**Document section**
+++

1. Start by profiling a serial program to identify bottlenecks

2. Identify opportunities for parallelism by asking the following questions.

   * Can tasks be performed in parallel?
       * Function calls
       * Loops
   * Can data be split and operated on in parallel?
       * Decomposition of arrays along rows, columns, blocks
       * Decomposition of trees into sub-trees
   * Is there a pipeline with a sequence of stages?
       * Data preprocessing and analysis
       * Graphics rendering



3. Identify the nature of the parallelism?

   * **Linear** - Embarrassingly parallel programs
   * **Recursive** - Adaptive partitioning methods



4. Determine the granularity?

   10s of jobs
   1000s of jobs



5. Choose an algorithm

   * Organize by tasks
       * Task parallelism
       * Divide and conquer
   * Organize by data
       * Geometric decomposition
       * Recursive decomposition
   * Organize by flow
       * Pipeline
       * Event-based processing



6. Map to program and data structures

   * Program structures
      * Single program multiple data (SPMD)
      * Master/worker
      * Loop parallelism
      * Fork/join
   * Data structures
      * Shared data
      * Shared queue
      * Distributed array



7. Map to parallel environment

    * Multi-core shared memory
       * Cython with OpenMP
       * multiprocessing
       * IPython.cluster
    * Multi-computer
       * IPython.cluster
       * MPI
       * Hadoop / Spark
    * GPU
       * CUDA
       * OpenCL



8. Execute, debug, tune in parallel environment

## Getting application run time

* [Python Debugger](https://docs.python.org/3/library/pdb.html)  is one way to identify troublesome sections of code, but it is not always the best way to compare multiple functions meant for the same task.

* [timeit()](https://docs.python.org/3/library/timeit.html#basic-examples) is commonly used to compare specific different implementations of code.

In [9]:
import numpy as np

def special_squares(n):
    v = np.arange(n)
    return v[v%2==0]**2

n = 1000000
%timeit special_squares(n)

16.1 ms ± 241 µs per loop (mean ± std. dev. of 7 runs, 100 loops each)

+++

**Challenges**
- a) Transcribe the stretch of the parallel programming outline from "1. Start by" through "performed in parallel?".
- b) According to the parallel programming outline, what is timeit() commonly used for?
- c) Decide whether each statement agrees with the parallel programming outline, answering yes or no and quoting the deciding words: (i) The first step is to profile a serial program to find bottlenecks. (ii) The Python Debugger is always the best way to compare multiple functions meant for the same task. (iii) The timed call to special_squares reported 16.1 ms per loop.

+++

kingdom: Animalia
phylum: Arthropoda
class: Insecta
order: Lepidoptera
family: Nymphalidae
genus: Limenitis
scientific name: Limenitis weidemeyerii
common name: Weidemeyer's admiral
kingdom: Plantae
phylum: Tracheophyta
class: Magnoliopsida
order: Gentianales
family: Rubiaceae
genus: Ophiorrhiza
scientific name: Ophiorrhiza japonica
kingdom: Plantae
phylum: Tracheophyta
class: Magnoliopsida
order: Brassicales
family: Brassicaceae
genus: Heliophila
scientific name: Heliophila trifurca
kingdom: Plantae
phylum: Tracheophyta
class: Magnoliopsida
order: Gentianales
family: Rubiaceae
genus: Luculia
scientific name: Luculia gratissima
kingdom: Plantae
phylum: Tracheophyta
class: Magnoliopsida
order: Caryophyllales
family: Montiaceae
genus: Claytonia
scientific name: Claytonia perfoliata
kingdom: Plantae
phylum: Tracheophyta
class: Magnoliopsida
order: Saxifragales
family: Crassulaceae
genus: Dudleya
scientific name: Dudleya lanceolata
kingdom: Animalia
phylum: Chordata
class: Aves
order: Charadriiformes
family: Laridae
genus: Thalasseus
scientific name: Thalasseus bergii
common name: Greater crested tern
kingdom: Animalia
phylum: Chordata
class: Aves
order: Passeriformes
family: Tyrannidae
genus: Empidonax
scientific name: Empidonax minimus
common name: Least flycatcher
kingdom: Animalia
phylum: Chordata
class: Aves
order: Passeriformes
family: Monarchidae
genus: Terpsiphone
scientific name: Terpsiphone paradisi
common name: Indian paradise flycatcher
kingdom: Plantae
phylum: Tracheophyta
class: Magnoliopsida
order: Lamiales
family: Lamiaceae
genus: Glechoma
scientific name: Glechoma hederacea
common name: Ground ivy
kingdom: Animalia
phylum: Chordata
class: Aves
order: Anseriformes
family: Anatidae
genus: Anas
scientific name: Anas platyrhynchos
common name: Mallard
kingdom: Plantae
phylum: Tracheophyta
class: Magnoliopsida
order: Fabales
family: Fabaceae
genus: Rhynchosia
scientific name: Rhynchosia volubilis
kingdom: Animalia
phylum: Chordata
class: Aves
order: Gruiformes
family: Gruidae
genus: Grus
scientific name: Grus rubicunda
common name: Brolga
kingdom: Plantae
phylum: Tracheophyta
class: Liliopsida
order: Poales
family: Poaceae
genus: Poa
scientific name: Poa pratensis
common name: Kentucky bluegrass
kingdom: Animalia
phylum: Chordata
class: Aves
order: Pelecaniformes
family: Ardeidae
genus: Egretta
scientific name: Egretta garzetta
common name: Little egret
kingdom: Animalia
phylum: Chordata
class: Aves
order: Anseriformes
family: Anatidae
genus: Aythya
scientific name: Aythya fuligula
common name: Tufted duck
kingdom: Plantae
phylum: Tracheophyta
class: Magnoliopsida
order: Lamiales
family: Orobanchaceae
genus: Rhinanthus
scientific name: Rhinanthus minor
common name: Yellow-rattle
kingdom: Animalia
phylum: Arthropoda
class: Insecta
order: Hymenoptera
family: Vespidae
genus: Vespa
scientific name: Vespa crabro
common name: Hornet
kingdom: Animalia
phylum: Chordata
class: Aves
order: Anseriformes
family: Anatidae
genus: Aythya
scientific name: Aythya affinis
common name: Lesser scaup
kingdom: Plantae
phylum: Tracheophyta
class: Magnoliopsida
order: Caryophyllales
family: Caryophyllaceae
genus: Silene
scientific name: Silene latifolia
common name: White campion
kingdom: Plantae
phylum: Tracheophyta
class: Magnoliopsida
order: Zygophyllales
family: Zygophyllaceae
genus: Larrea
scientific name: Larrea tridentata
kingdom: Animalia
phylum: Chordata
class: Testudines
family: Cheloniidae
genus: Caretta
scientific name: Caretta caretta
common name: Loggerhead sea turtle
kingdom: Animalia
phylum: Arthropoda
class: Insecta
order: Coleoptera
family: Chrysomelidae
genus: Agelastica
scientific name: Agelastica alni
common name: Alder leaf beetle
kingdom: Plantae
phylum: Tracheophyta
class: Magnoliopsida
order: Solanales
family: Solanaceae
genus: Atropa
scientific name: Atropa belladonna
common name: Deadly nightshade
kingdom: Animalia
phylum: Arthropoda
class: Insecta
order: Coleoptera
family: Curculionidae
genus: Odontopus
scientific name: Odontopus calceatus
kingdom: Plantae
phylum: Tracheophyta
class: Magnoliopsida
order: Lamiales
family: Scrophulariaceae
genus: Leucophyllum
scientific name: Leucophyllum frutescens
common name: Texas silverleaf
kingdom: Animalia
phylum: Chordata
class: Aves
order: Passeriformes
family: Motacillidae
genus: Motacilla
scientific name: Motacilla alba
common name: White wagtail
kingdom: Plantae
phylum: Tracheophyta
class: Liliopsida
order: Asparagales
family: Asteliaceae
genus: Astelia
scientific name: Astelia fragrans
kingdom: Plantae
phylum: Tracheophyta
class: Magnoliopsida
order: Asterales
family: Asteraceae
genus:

+++

**Answer list**
- a)
1. Start by profiling a serial program to identify bottlenecks

2. Identify opportunities for parallelism by asking the following questions.

   * Can tasks be performed in parallel?

- b) Comparing specific different implementations of code.

- c)
(i) Yes: "Start by profiling a serial program to identify bottlenecks"
(ii) No: "it is not always the best way to compare multiple functions meant for the same task"
(iii) Yes: "16.1 ms ± 241 µs per loop"